Shares

Kenya Commercial Bank Group (KCB) has reported a profit of Ksh. 12.7 Billion for the first six months of the year. This represents a 5% increase as compared to a similar period last year.

The rise in profitability was driven by a 5% increase in interest income to Ksh. 25.4 Billion, non-funded income grew 15% to Ksh. 13.2 Billion. Growth in interest income was largely driven by a 13.8 per cent growth in loan book, pushing up interest on loans and advances to customers to Ksh. 479 billion up from Ksh. 421 billion.

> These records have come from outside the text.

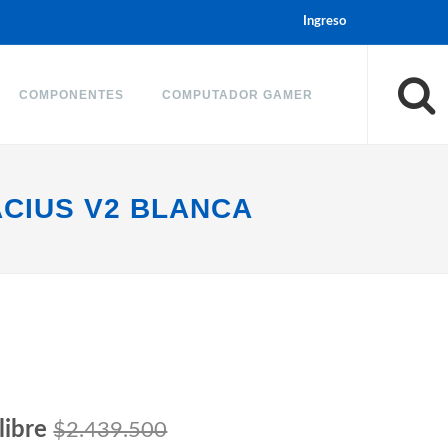
Ingreso
COMPONENTES
COMPUTADOR GAMER
ACIUS V2 BLANCA
libre
$2.439.500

Retail loans grew at 12% while corporate and mortgage grew at 10% and 5% respectively.

Growth of alternate channels also had a positive contribution towards profitability. Channel transactions done outside the branch increased to 96% of total transactions, up from 87% in 2018 driven by mobile channel.

The bank’s costs were impacted by a 266% jump in loan loss provision from Ksh. 0.8 billion to Ksh. 3 billion. The rise was explained as a result of absence of the one off benefit of passing non performing loans through balance sheet as was last year during transitioning to new accounting standard.

KCB Group CEO and MD Joshua Oigara, had this to say, “We had a strong second quarter and witnessed continued growth across our businesses segments. The investment in technology generated positive return and further helped drive efficiency and deepen access to affordable financial services in all markets,”

The board has approved payment of an interim dividend of Sh1.00 per share. This will be paid in November 2019.